** Task prompt **
Each entry that follows should be set down precisely, with its pictures removed.

Segment Start: Supplied information

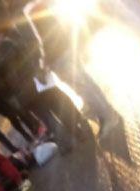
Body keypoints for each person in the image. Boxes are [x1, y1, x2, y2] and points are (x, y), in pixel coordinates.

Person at [23, 0, 121, 141]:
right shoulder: (37, 5)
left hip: (59, 54)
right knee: (83, 83)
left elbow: (42, 38)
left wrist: (44, 60)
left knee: (83, 85)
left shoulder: (32, 9)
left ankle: (107, 115)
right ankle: (103, 112)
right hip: (63, 50)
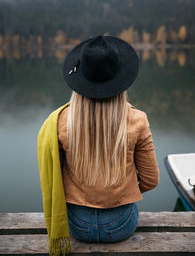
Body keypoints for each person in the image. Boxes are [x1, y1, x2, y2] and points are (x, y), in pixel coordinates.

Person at [37, 35, 159, 256]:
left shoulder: (59, 122)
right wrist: (121, 194)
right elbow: (151, 181)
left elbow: (55, 178)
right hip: (121, 224)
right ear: (121, 80)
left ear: (79, 80)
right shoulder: (137, 120)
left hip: (76, 225)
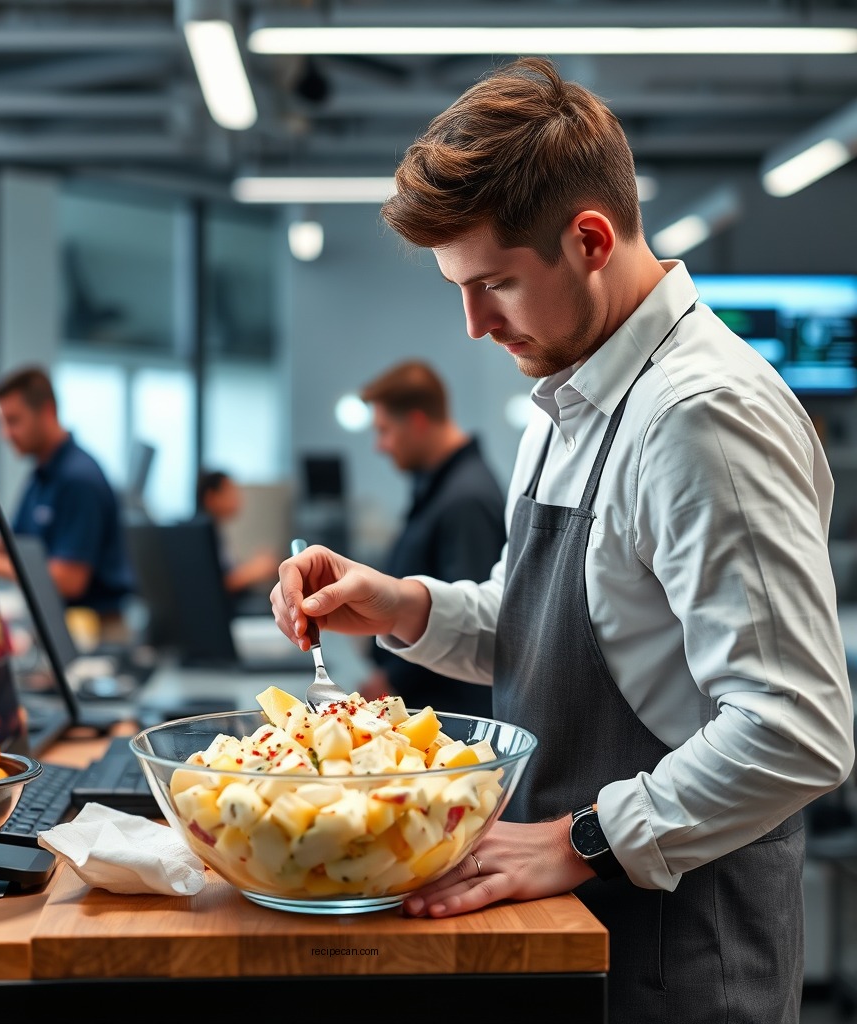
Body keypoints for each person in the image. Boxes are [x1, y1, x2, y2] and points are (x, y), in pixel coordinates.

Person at [271, 57, 854, 1023]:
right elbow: (547, 621)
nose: (471, 325)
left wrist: (578, 840)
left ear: (589, 240)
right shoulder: (569, 392)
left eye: (494, 283)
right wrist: (405, 604)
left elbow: (796, 730)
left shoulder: (702, 416)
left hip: (680, 955)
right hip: (577, 932)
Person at [357, 360, 505, 717]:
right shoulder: (442, 489)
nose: (380, 446)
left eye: (385, 430)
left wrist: (393, 680)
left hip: (449, 717)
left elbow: (470, 621)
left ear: (418, 422)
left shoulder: (466, 498)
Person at [0, 365, 135, 637]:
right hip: (61, 629)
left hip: (96, 633)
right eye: (2, 423)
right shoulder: (42, 475)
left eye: (14, 421)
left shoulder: (78, 479)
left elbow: (69, 580)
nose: (6, 434)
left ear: (47, 412)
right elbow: (18, 542)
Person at [196, 469, 280, 611]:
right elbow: (211, 584)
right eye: (230, 492)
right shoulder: (202, 535)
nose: (238, 498)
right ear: (211, 497)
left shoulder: (215, 530)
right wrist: (254, 571)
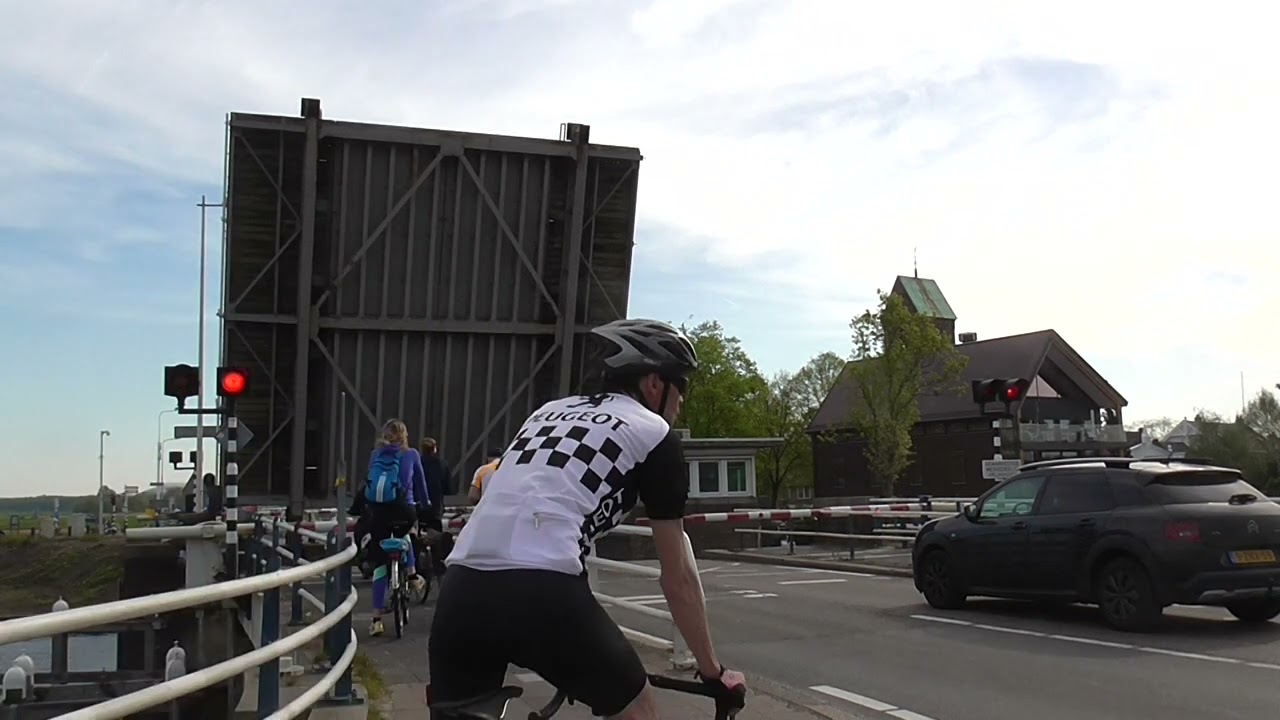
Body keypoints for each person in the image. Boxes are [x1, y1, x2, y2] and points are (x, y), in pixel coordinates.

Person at [427, 319, 747, 719]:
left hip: (461, 587)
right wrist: (712, 672)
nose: (682, 399)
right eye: (680, 384)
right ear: (653, 383)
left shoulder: (546, 413)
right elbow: (677, 574)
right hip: (542, 590)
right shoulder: (653, 433)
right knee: (638, 710)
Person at [360, 419, 430, 637]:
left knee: (381, 565)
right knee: (407, 534)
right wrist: (426, 504)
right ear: (405, 436)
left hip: (379, 512)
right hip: (404, 510)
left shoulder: (375, 454)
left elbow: (370, 483)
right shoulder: (412, 455)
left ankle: (376, 619)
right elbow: (421, 484)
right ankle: (411, 574)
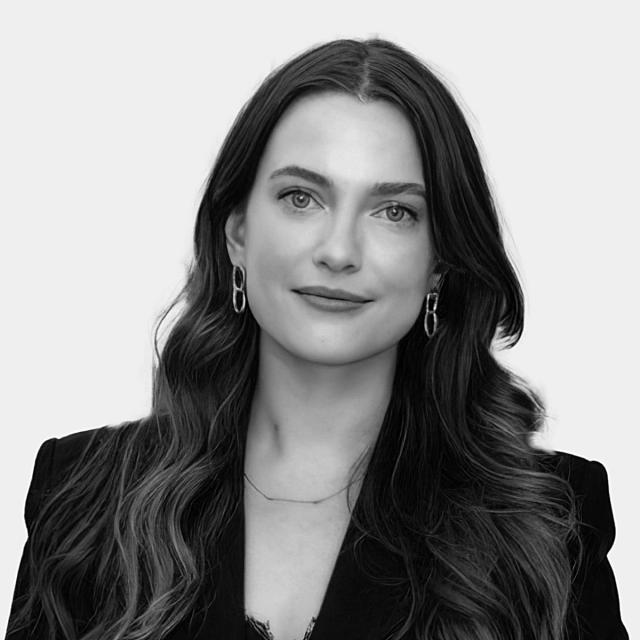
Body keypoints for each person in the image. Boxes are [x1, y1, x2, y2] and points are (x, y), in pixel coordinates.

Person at [6, 37, 628, 640]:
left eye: (395, 212)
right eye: (301, 198)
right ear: (237, 233)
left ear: (439, 262)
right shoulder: (82, 495)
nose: (338, 251)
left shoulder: (552, 523)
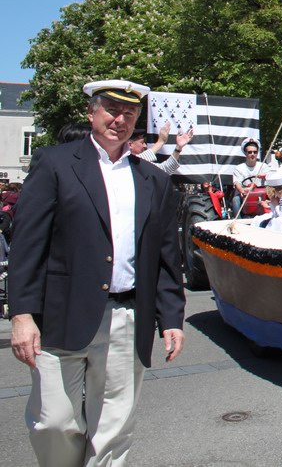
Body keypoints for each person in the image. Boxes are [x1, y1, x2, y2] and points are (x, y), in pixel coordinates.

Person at [9, 79, 185, 466]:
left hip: (127, 317)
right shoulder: (55, 163)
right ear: (92, 112)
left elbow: (165, 257)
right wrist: (22, 314)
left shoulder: (152, 179)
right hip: (62, 315)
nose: (120, 120)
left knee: (113, 428)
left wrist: (170, 317)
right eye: (111, 110)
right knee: (53, 422)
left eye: (130, 114)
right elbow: (27, 244)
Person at [231, 138, 267, 216]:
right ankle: (238, 220)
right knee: (236, 200)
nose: (252, 154)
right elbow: (237, 183)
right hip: (245, 194)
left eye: (255, 152)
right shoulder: (239, 168)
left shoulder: (264, 166)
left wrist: (266, 176)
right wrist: (242, 190)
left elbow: (271, 179)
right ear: (245, 153)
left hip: (261, 193)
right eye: (250, 152)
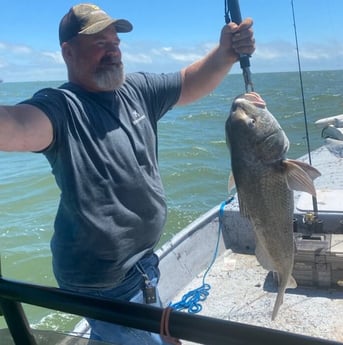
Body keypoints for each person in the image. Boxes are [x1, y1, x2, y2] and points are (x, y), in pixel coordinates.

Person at [0, 3, 255, 345]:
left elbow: (188, 82)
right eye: (100, 43)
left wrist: (225, 53)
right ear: (68, 51)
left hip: (140, 265)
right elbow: (15, 125)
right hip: (105, 280)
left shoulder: (136, 90)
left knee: (161, 336)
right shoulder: (61, 107)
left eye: (116, 42)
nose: (113, 50)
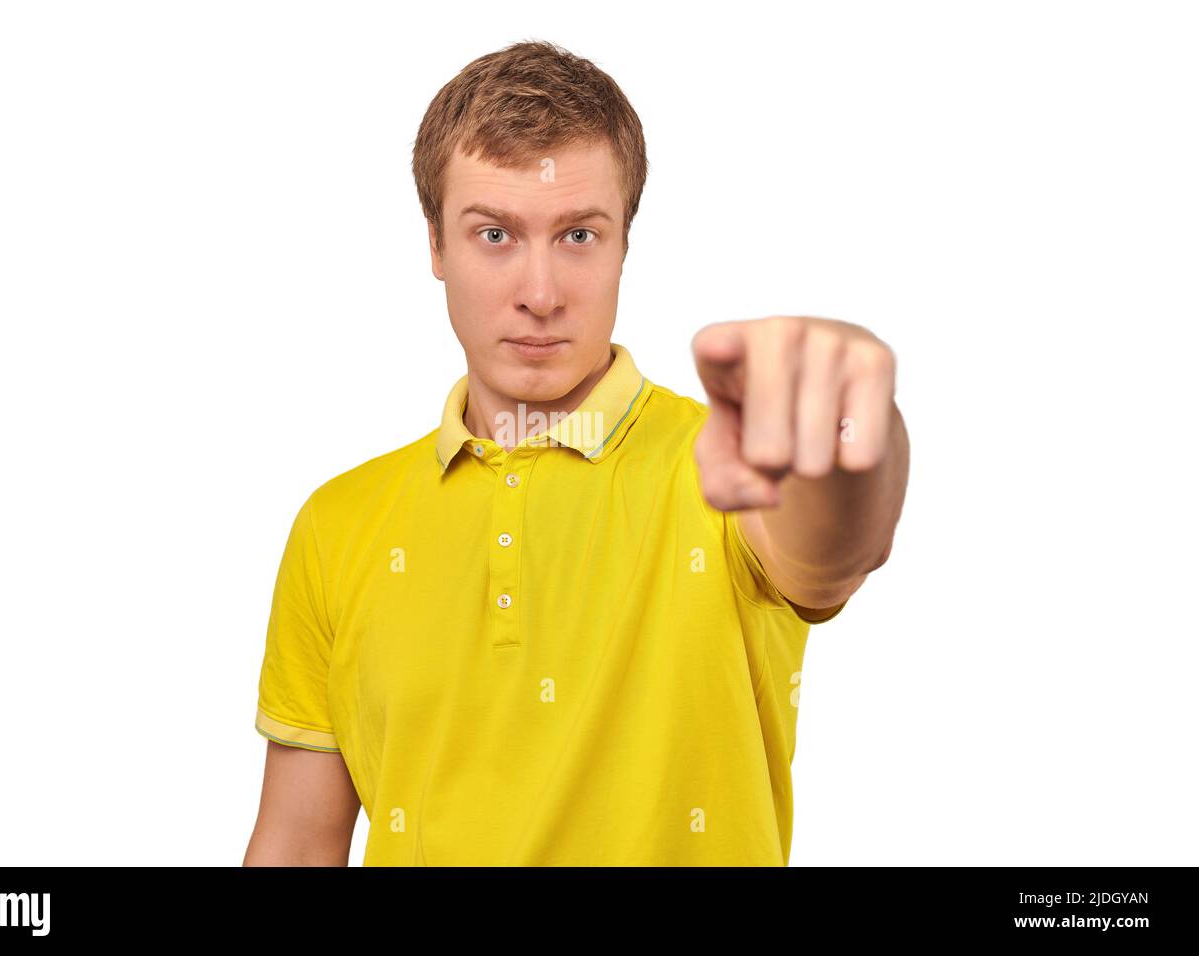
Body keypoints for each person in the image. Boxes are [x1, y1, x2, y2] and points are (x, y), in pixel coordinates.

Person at [243, 39, 909, 867]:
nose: (541, 292)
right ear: (435, 247)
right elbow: (297, 848)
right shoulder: (336, 524)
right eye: (494, 234)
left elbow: (837, 547)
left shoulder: (722, 467)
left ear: (625, 242)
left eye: (579, 236)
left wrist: (854, 429)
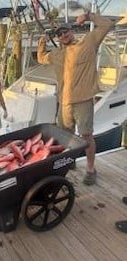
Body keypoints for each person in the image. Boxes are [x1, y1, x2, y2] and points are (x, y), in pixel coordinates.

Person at [37, 12, 113, 185]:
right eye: (59, 33)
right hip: (64, 103)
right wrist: (42, 41)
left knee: (86, 136)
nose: (63, 35)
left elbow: (107, 25)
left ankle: (90, 169)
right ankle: (70, 161)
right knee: (65, 136)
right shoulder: (56, 54)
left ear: (72, 30)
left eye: (66, 31)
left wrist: (88, 16)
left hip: (84, 100)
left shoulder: (88, 42)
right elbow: (41, 58)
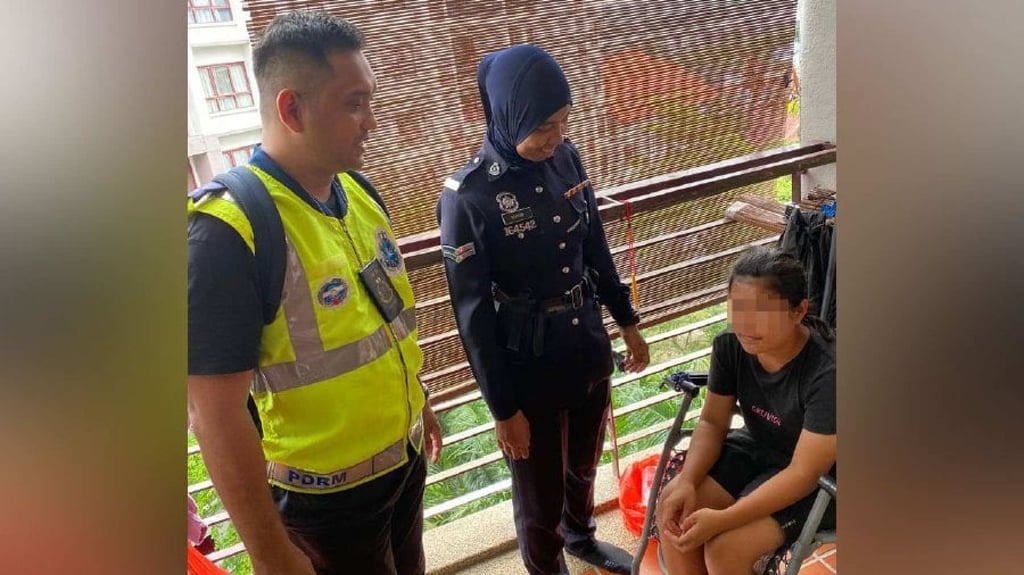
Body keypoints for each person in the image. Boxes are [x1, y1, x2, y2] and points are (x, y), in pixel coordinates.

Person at [187, 11, 441, 575]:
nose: (371, 121)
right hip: (327, 506)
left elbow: (379, 320)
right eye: (354, 104)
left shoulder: (357, 191)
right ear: (292, 109)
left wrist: (417, 401)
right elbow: (214, 415)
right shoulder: (229, 231)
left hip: (401, 465)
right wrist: (271, 553)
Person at [436, 44, 651, 575]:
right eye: (543, 127)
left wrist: (627, 323)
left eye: (563, 122)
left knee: (584, 464)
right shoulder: (468, 196)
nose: (555, 138)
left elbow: (595, 246)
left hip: (585, 343)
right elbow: (472, 316)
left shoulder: (566, 158)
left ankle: (581, 537)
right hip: (527, 365)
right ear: (508, 116)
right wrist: (502, 409)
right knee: (539, 493)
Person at [655, 246, 836, 575]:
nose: (744, 325)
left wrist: (724, 519)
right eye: (736, 309)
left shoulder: (829, 373)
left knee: (726, 549)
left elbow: (803, 473)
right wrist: (688, 480)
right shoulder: (730, 345)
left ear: (799, 311)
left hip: (823, 477)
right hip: (759, 444)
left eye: (761, 313)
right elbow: (712, 422)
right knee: (677, 510)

Segment End: Supplied information

** Answer below **
Body keypoints for each person in the image. Boxes are [x1, y1, x2, y2] and points are (x, y), in pixel coordinates.

Person at [23, 0, 121, 141]:
right shoulder: (37, 5)
left hip: (59, 54)
right knee: (83, 83)
left elbow: (42, 38)
left wrist: (44, 60)
left knee: (83, 85)
left shoulder: (32, 9)
left ankle: (107, 115)
right ankle: (103, 112)
right hip: (63, 50)
Body keypoints for each person in the image. Boxes are [x1, y1, x2, y2] and points are (x, y), in pixel coordinates.

Person at [37, 35, 159, 256]:
left shoulder: (59, 122)
right wrist: (121, 194)
right elbow: (151, 181)
left elbow: (55, 178)
right hip: (121, 224)
right ear: (121, 80)
left ear: (79, 80)
right shoulder: (137, 120)
left hip: (76, 225)
Body keypoints for each person in the image. Boxes are [x1, y1, x2, y2] and points are (x, y), in pixel coordinates.

Person at [271, 57, 854, 1023]:
right elbow: (547, 621)
nose: (471, 325)
left wrist: (578, 840)
left ear: (589, 240)
right shoulder: (569, 392)
left eye: (494, 283)
right wrist: (405, 604)
left elbow: (796, 730)
left shoulder: (702, 416)
left hip: (680, 955)
right hip: (577, 932)
Person at [357, 360, 505, 717]:
right shoulder: (442, 489)
nose: (380, 446)
left eye: (385, 430)
left wrist: (393, 680)
left hip: (449, 717)
left elbow: (470, 621)
left ear: (418, 422)
left shoulder: (466, 498)
Person at [0, 365, 135, 637]:
right hip: (61, 629)
left hip: (96, 633)
right eye: (2, 423)
right shoulder: (42, 475)
left eye: (14, 421)
left shoulder: (78, 479)
left elbow: (69, 580)
nose: (6, 434)
left ear: (47, 412)
right elbow: (18, 542)
Person at [196, 469, 280, 611]:
right elbow: (211, 584)
right eye: (230, 492)
right shoulder: (202, 535)
nose: (238, 498)
right ear: (211, 497)
left shoulder: (215, 530)
right wrist: (254, 571)
Body keypoints for each person in the image. Boxes are [x1, y1, x2, y2] and points are (x, y), in pixel coordinates.

Person at [427, 319, 747, 719]:
left hip: (461, 587)
right wrist: (712, 672)
nose: (682, 399)
right eye: (680, 384)
right ear: (653, 383)
left shoulder: (546, 413)
right elbow: (677, 574)
right hip: (542, 590)
right shoulder: (653, 433)
right knee: (638, 710)
Person at [360, 419, 430, 637]:
left knee: (381, 565)
right knee: (407, 534)
right wrist: (426, 504)
right ear: (405, 436)
left hip: (379, 512)
right hip: (404, 510)
left shoulder: (375, 454)
left elbow: (370, 483)
right shoulder: (412, 455)
left ankle: (376, 619)
right elbow: (421, 484)
right ankle: (411, 574)
Body keypoints for each person in the image. Boxes are [x1, y1, x2, y2] and points are (x, y), in pixel coordinates.

Person at [6, 37, 628, 640]:
left eye: (395, 212)
right eye: (301, 198)
right ear: (237, 233)
left ear: (439, 262)
right shoulder: (82, 495)
nose: (338, 251)
left shoulder: (552, 523)
Body keypoints for each person in the image. Boxes are [x1, y1, x2, y2] and points are (x, y), in pixel coordinates.

Person at [9, 79, 185, 466]:
left hip: (127, 317)
right shoulder: (55, 163)
right ear: (92, 112)
left elbow: (165, 257)
right wrist: (22, 314)
left shoulder: (152, 179)
right hip: (62, 315)
nose: (120, 120)
left knee: (113, 428)
left wrist: (170, 317)
right eye: (111, 110)
right knee: (53, 422)
left eye: (130, 114)
right elbow: (27, 244)
Person at [231, 138, 267, 216]:
right ankle: (238, 220)
right knee: (236, 200)
nose: (252, 154)
right elbow: (237, 183)
right hip: (245, 194)
left eye: (255, 152)
right shoulder: (239, 168)
left shoulder: (264, 166)
left wrist: (266, 176)
right wrist: (242, 190)
left elbow: (271, 179)
right ear: (245, 153)
left hip: (261, 193)
right eye: (250, 152)
Body keypoints for each person in the image. Boxes are [x1, y1, x2, y2] and points are (x, y), in pixel coordinates.

Person at [0, 3, 255, 345]:
left elbow: (188, 82)
right eye: (100, 43)
left wrist: (225, 53)
right ear: (68, 51)
left hip: (140, 265)
right elbow: (15, 125)
right hip: (105, 280)
left shoulder: (136, 90)
left knee: (161, 336)
right shoulder: (61, 107)
left eye: (116, 42)
nose: (113, 50)
Body keypoints for each person in the image. Boxes are [x1, y1, x2, y2] and points are (x, y), in pixel coordinates.

Person at [243, 39, 909, 867]:
nose: (541, 292)
right ear: (435, 247)
right elbow: (297, 848)
right shoulder: (336, 524)
right eye: (494, 234)
left elbow: (837, 547)
left shoulder: (722, 467)
left ear: (625, 242)
left eye: (579, 236)
left wrist: (854, 429)
Body keypoints for each person in the image. Boxes are [x1, y1, x2, y2] and points are (x, y), in pixel coordinates.

Person at [37, 12, 113, 185]:
right eye: (59, 33)
right hip: (64, 103)
right wrist: (42, 41)
left knee: (86, 136)
nose: (63, 35)
left elbow: (107, 25)
left ankle: (90, 169)
right ankle: (70, 161)
right knee: (65, 136)
right shoulder: (56, 54)
left ear: (72, 30)
left eye: (66, 31)
left wrist: (88, 16)
left hip: (84, 100)
left shoulder: (88, 42)
right elbow: (41, 58)
Body keypoints for each person in the image. Boxes are [x1, y1, x2, y2] and points are (x, y), in pixel coordinates.

Person at [187, 11, 441, 575]:
nose: (371, 121)
right hip: (327, 506)
left elbow: (379, 320)
right eye: (354, 104)
left shoulder: (357, 191)
right ear: (292, 109)
left wrist: (417, 401)
right elbow: (214, 415)
right shoulder: (229, 231)
left hip: (401, 465)
right wrist: (271, 553)
Person at [436, 44, 651, 575]:
right eye: (543, 127)
left wrist: (627, 323)
left eye: (563, 122)
left knee: (584, 464)
right shoulder: (468, 196)
nose: (555, 138)
left elbow: (595, 246)
left hip: (585, 343)
right elbow: (472, 316)
left shoulder: (566, 158)
left ankle: (581, 537)
right hip: (527, 365)
right ear: (508, 116)
right wrist: (502, 409)
right knee: (539, 493)
Person at [655, 246, 836, 575]:
nose: (744, 325)
left wrist: (724, 519)
right eye: (736, 309)
left shoulder: (829, 373)
left knee: (726, 549)
left elbow: (803, 473)
right wrist: (688, 480)
right shoulder: (730, 345)
left ear: (799, 311)
left hip: (823, 477)
right hip: (759, 444)
left eye: (761, 313)
right elbow: (712, 422)
right knee: (677, 510)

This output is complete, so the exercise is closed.